### Recorded information ###

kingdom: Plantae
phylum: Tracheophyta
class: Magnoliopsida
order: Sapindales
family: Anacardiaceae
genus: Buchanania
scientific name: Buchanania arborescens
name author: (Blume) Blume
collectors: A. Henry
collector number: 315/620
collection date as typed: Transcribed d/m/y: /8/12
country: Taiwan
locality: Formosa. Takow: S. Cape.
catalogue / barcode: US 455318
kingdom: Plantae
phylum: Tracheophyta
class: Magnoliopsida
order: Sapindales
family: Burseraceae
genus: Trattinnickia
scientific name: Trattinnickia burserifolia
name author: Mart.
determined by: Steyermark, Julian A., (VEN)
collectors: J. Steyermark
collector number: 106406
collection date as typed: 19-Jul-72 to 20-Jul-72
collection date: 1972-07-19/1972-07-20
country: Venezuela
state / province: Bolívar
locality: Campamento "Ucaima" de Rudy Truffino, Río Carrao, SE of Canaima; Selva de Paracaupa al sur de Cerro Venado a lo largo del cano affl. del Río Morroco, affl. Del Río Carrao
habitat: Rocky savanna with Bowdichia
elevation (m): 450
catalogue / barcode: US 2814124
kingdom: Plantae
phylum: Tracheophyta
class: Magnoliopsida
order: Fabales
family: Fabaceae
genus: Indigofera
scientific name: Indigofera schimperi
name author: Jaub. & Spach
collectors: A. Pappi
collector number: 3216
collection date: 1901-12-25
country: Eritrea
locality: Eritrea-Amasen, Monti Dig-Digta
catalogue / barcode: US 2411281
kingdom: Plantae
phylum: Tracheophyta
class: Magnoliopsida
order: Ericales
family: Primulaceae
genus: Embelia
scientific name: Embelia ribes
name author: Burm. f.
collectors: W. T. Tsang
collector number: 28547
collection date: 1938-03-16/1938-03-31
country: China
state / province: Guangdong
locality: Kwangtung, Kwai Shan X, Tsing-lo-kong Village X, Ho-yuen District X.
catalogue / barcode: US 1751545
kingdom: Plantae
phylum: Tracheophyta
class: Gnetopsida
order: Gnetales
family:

###

▶ **Task statement**
Please recast the item lines above as a JSON list of strings, one string per line with blank lines left out, starting at the first line of the items and ending at the line that contains "genus: Trattinnickia".

▶ **Final result**
[
  "kingdom: Plantae",
  "phylum: Tracheophyta",
  "class: Magnoliopsida",
  "order: Sapindales",
  "family: Anacardiaceae",
  "genus: Buchanania",
  "scientific name: Buchanania arborescens",
  "name author: (Blume) Blume",
  "collectors: A. Henry",
  "collector number: 315/620",
  "collection date as typed: Transcribed d/m/y: /8/12",
  "country: Taiwan",
  "locality: Formosa. Takow: S. Cape.",
  "catalogue / barcode: US 455318",
  "kingdom: Plantae",
  "phylum: Tracheophyta",
  "class: Magnoliopsida",
  "order: Sapindales",
  "family: Burseraceae",
  "genus: Trattinnickia"
]